Now, before we get too glib or superficial in our analysis, let’s stop here: two of the four bombers might have been categorized as ‘losers’ on paper, but the other two had wives, children, work, a reason for being. Why abandon their young families and go on a suicide run, taking loads of uninvolved strangers with them? Again, terrorist hunters need to look for whatever might have alienated an otherwise seemingly happy man. Consider how he might have felt marginalized even in a society where he seemed to fit in and wherein his family members are moderate in outlook and trying to assimilate.

Then look even further: do any family members belong to a group or Islamic sect that would have been marginalized or persecuted back in Pakistan, the country of their origin? Have they encountered some particular difficulties in their new country of residence? Are there other relevant influences? (Hint: British newspapers reported that Mohammed Sidique Khan, the suspected organizer of the quartet, supposedly suffered from depression, which may or may not have gone untreated, and was reportedly angry over the rising death toll in Iraq. Depression is sometimes described as unresolved or denied internalized anger. The personal and the political overlapped for him, perhaps.)

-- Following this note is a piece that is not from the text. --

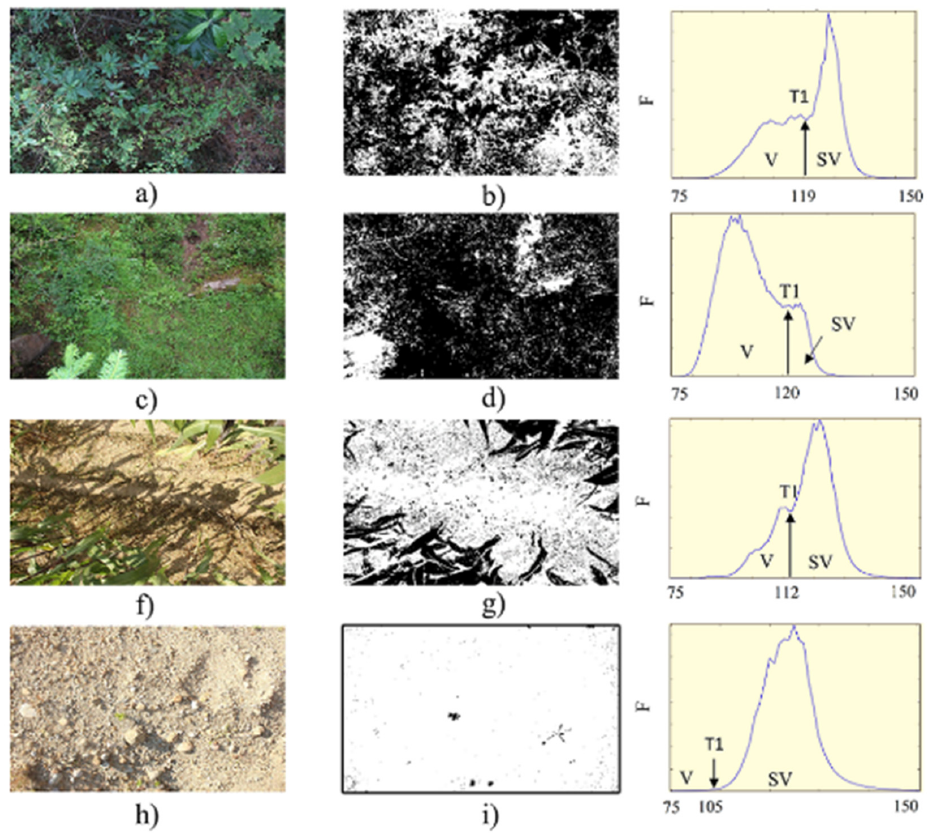
Figure 8. Classification of images in different land uses to nadir. Images ( a , c , f,h ) correspond to the original photograph. Images ( b , d , g , i ) correspond to the classified images. The third column shows the distribution of the histogram according to the cover.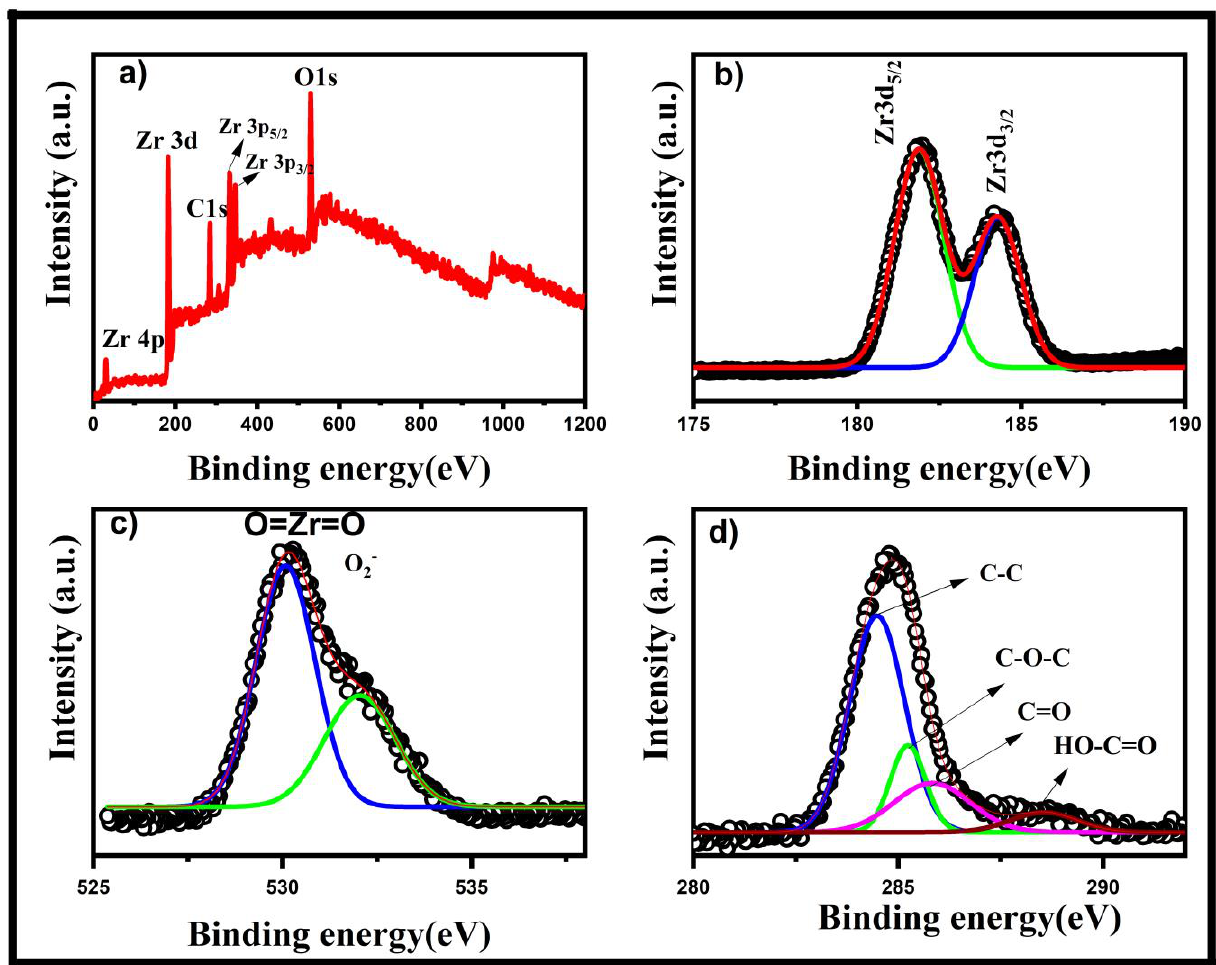
Figure 6. XPS wide ( a ), Zr-2p ( b ), O-1s ( c ), and C-1s ( d ) spectra of biosynthesized ZrO 2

It won’t be that simple, of course. Yes, Khan could have been depressed, but suicidal depressed people don’t usually try to take complete strangers with them. Yes, he frequented an Islamic bookstore, but so did others who aren’t violent, let alone murderous. That’s not enough in itself. That he either refused to go to his local mosques or was banned from doing so may or may not be a better place to start looking for reasons. All four bombers met at the radical Stratford Street mosque in Beeston; they were likely recruited by someone there, but that wasn’t the source of their personal alienation. The young men’s reasons, whatever they were, got their start elsewhere; Beeston is merely where someone else capitalized on them.

None of this is meant to excuse what suicidal individuals do, in the end: no matter how depressed, they’re not insane — and the only way they can justify committing murder along with suicide is through rationalization, either personal or the quasi-religious variety that the terror strategists offer. But this may be a new way to look at how Islamic radicals recruit some of their suicides: find disillusioned people who are about to go postal anyway, and use them.

It should also give the terrorist hunters and policymakers a new way to parse the intelligence they gather: look for the deeply disillusioned and alienated, the marginalized individuals, research them, track them, and see who tempts them into martyrdom. Better still, get to them before the radical strategists can. If you can find any way to give these disaffected cause for hope (preferably while you’re teaching them some coping skills), you may yet turn them away from bombing their disappointments into oblivion and taking others with them.

This is not a prescription for giving therapy to would-be terrorists instead of forming a good defense against terrorism, merely a way one might identify potential suicide bombers — but in keeping such vulnerable individuals out of the grasp of extremists, one can deprive Islamic extremists and insurgents of some cannon fodder along the way. We should take our small victories wherever we can.